Taxiing is one of the riskiest phases on the ground. Runway incursions, where an aircraft enters a runway or taxiway it has not been cleared for, and disorientation in low visibility are among aviation’s most serious ground-safety concerns. A pilot receives a rapid taxi clearance over the radio, holds it in their head, and translates it onto a chart while the aircraft is already moving. I joined an Airbus Research and Technology team building a cockpit moving-map tool to make that safer and faster.

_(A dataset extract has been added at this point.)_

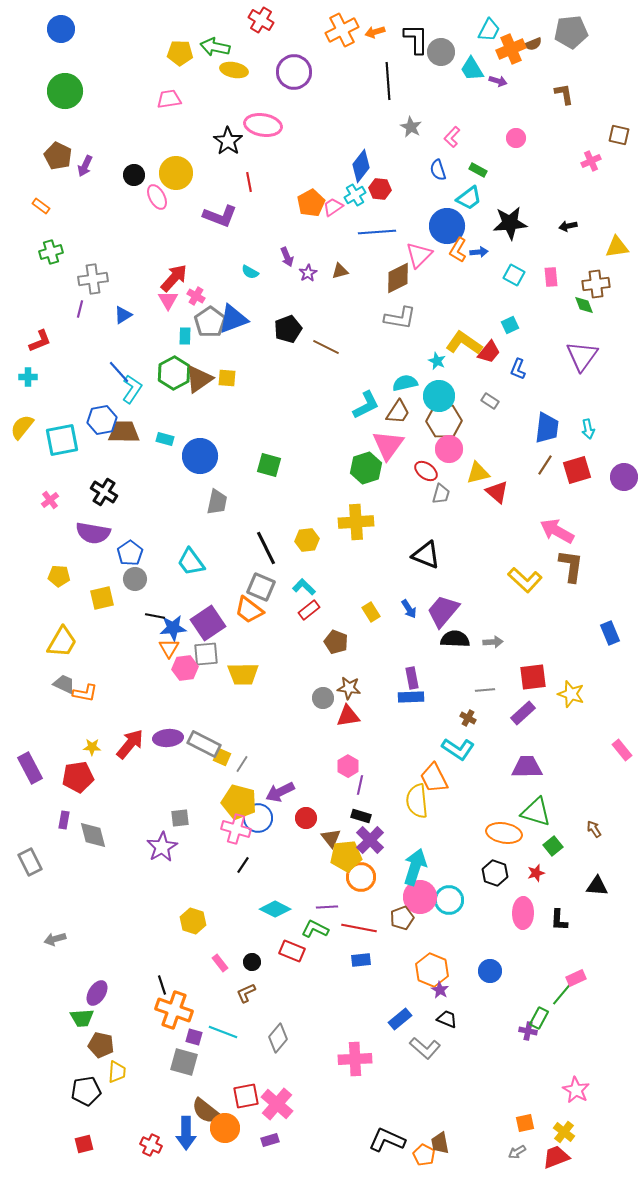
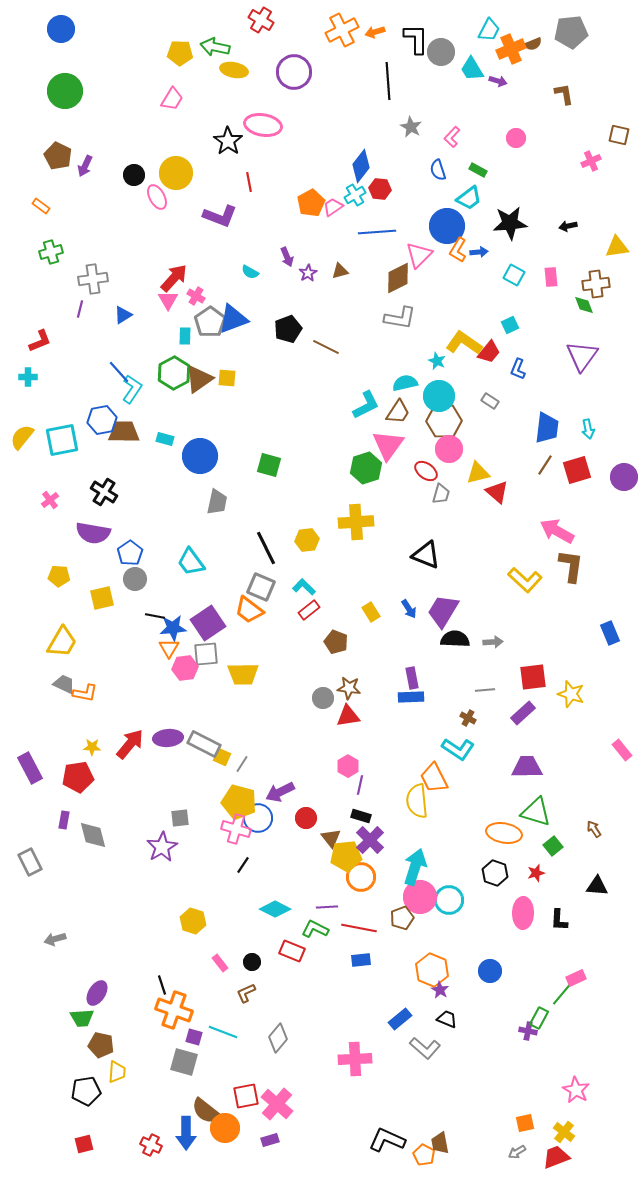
pink trapezoid at (169, 99): moved 3 px right; rotated 130 degrees clockwise
yellow semicircle at (22, 427): moved 10 px down
purple trapezoid at (443, 611): rotated 9 degrees counterclockwise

I was the only designer on the project. The role was framed internally as UI, because UX as a discipline was still unfamiliar in an engineering and human-factors culture. An early engineering proof of concept already existed, and I built the interface on top of it, with design decisions running through me, while still early in my career. Part of the work was making the case for research in a room that did not yet have the concept.
Shadowing controllers and observing pilots in simulator training, I noticed that everyone improvised. Pilots scribbled clearances onto whatever scrap of paper was within reach, or onto the chart itself, while listening. So I designed a scratchpad, a notepad-style popup they could write on directly with a finger. Alongside it, I designed the route input itself: tap a taxiway to select it, or drag across the map to draw the cleared path like a highlighter. Status colours followed the avionics convention pilots already trusted, separating what they had entered from what the system supplied.
The concept was validated and evolved after I left, shipping to market as NAVBLUE Airport+. The touch-interaction sequences I designed are the ones illustrated in Airbus’s taxiing-path patent.
The lesson stuck: design from what people do, not what they say they need. The scratchpad came from watching a workaround nobody had thought to mention, and I have hunted for that signal ever since.